Суды над Уайльдом виделись теперь русским критикам как апофеоз добровольного мученичества. Если Г. Петров полагал, что «Уайльд сам посылает себя на каторгу», то З. Венгерова эту мысль развивает:
«теперь, среди терзаний судебного разбирательства, дух его ликовал, ибо отныне ему, воплотившему закон радости, судьба дала воплотить и трагическую правду мира — закон страдания»[98].
Но и в страдании, однако, Уайльд выглядел двусмысленно — пусть и христианином, но с явственным оттенком язычества, наводящим на мысли о дионисийских оргиях. Ницше в «Рождении трагедии» выделил дионисийский элемент в греческой трагедии как репрезентацию трагической свободы от контроля, ответственности и моральных ограничений, налагаемых миром фиксированных форм. Идеолог российского символизма Вячеслав Иванов не просто принял ницшевское разделение между дионисийским и аполлоническим элементами как абсолютный метафизический принцип. Будучи исследователем античности, он изучил исторический культ Диониса и пришел к выводу, что этот культ — «эллинская религия страдающего бога» — послужила, наряду с иудаизмом, источником раннего христианства[99].
Эта филологически аргументированная гипотеза имела важные последствия для идеологии символизма: она доказывала, что дионисийский элемент с присущим ему «разнузданием половых страстей»[100] и (христианский) идеал страдания не исключают, а, наоборот, дополняют друг друга[101]. В частном случае Уайльда оргиастическая сторона его репутации в сочетании с мученичеством лишь подтверждала его святость. В статье «Два элемента современного символизма» (1909) В. Иванов проводит параллель между Уайльдом и Христом:
«вся жизнь благородного певца и смиренного мученика „Редингской тюрьмы“ обратилась в религию Голгофы вселенской»[102].
Представив публике скандальные детали истории Уайльда, «Новое время» сделало ее узнаваемой, как сюжет модного романа.

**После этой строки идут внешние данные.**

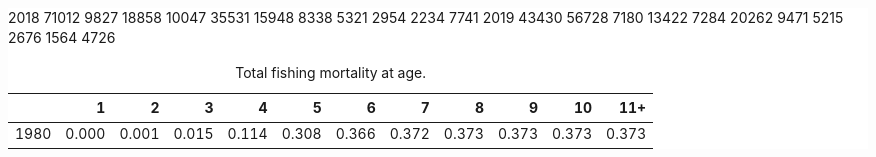    <td style="text-align:left;"> 2018 </td>
   <td style="text-align:right;"> 71012 </td>
   <td style="text-align:right;"> 9827 </td>
   <td style="text-align:right;"> 18858 </td>
   <td style="text-align:right;"> 10047 </td>
   <td style="text-align:right;"> 35531 </td>
   <td style="text-align:right;"> 15948 </td>
   <td style="text-align:right;"> 8338 </td>
   <td style="text-align:right;"> 5321 </td>
   <td style="text-align:right;"> 2954 </td>
   <td style="text-align:right;"> 2234 </td>
   <td style="text-align:right;"> 7741 </td>
  </tr>
  <tr>
   <td style="text-align:left;"> 2019 </td>
   <td style="text-align:right;"> 43430 </td>
   <td style="text-align:right;"> 56728 </td>
   <td style="text-align:right;"> 7180 </td>
   <td style="text-align:right;"> 13422 </td>
   <td style="text-align:right;"> 7284 </td>
   <td style="text-align:right;"> 20262 </td>
   <td style="text-align:right;"> 9471 </td>
   <td style="text-align:right;"> 5215 </td>
   <td style="text-align:right;"> 2676 </td>
   <td style="text-align:right;"> 1564 </td>
   <td style="text-align:right;"> 4726 </td>
  </tr>
</tbody>
</table>

<table class="table" style="margin-left: auto; margin-right: auto;">
<caption>Total fishing mortality at age.</caption>
 <thead>
  <tr>
   <th style="text-align:left;">   </th>
   <th style="text-align:right;"> 1 </th>
   <th style="text-align:right;"> 2 </th>
   <th style="text-align:right;"> 3 </th>
   <th style="text-align:right;"> 4 </th>
   <th style="text-align:right;"> 5 </th>
   <th style="text-align:right;"> 6 </th>
   <th style="text-align:right;"> 7 </th>
   <th style="text-align:right;"> 8 </th>
   <th style="text-align:right;"> 9 </th>
   <th style="text-align:right;"> 10 </th>
   <th style="text-align:right;"> 11+ </th>
  </tr>
 </thead>
<tbody>
  <tr>
   <td style="text-align:left;"> 1980 </td>
   <td style="text-align:right;"> 0.000 </td>
   <td style="text-align:right;"> 0.001 </td>
   <td style="text-align:right;"> 0.015 </td>
   <td style="text-align:right;"> 0.114 </td>
   <td style="text-align:right;"> 0.308 </td>
   <td style="text-align:right;"> 0.366 </td>
   <td style="text-align:right;"> 0.372 </td>
   <td style="text-align:right;"> 0.373 </td>
   <td style="text-align:right;"> 0.373 </td>
   <td style="text-align:right;"> 0.373 </td>
   <td style="text-align:right;"> 0.373 </td>
  </tr>
  <tr>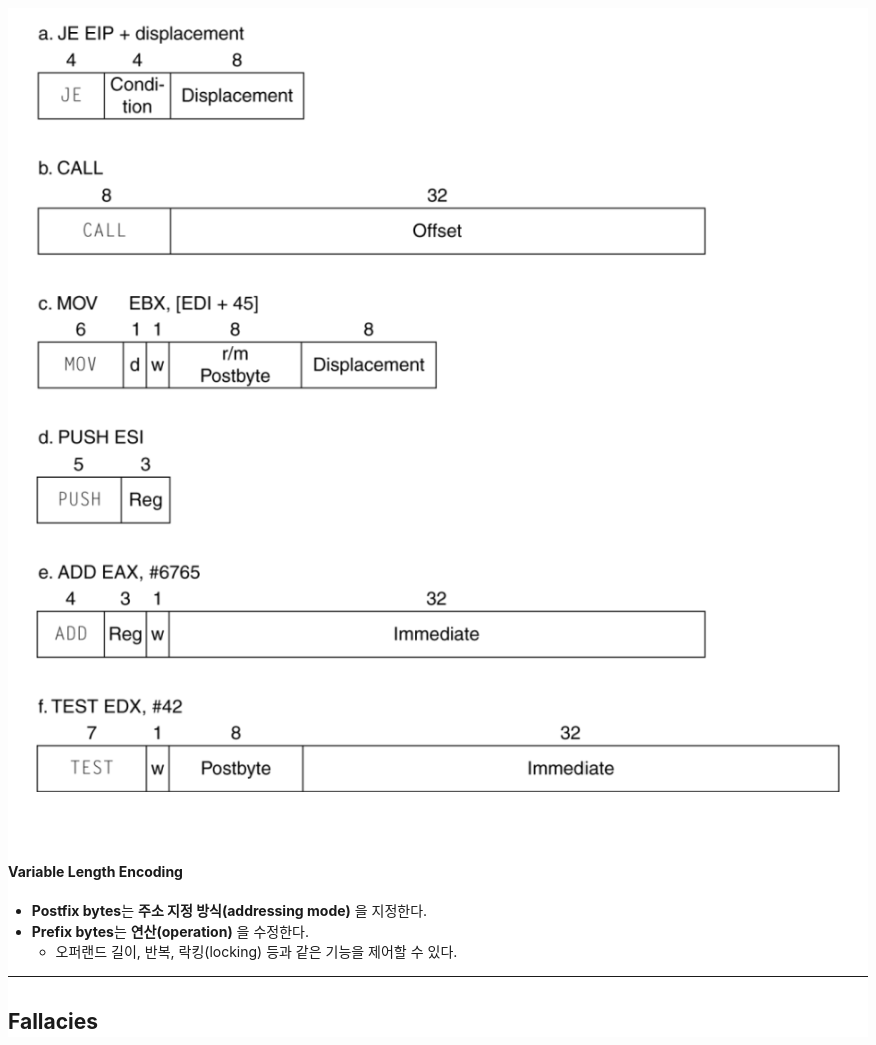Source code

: ![](../images/Pasted%20image%2020250402110544.png)

#### Variable Length Encoding

- **Postfix bytes**는 **주소 지정 방식(addressing mode)** 을 지정한다.
- **Prefix bytes**는 **연산(operation)** 을 수정한다.
    - 오퍼랜드 길이, 반복, 락킹(locking) 등과 같은 기능을 제어할 수 있다.

---
## **Fallacies**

Нарратив этот, построенный на головокружительных контрастах — слава и позор, богатство и нищета, наслаждение и страдание, красота и уродство, — обнаружил серьезный потенциал для мифологизации и сентиментализации в массовой культуре. Пока высоколобые авторы размышляли о мистическом сходстве Уайльда с Христом, публику интересовали подробности половых преступлений поэта. Если в 1890-е гг. такие темы считались к публикации непригодными, то после революции 1905 г. и последовавшей отмены предварительной цензуры их появление в печати стало заурядным явлением.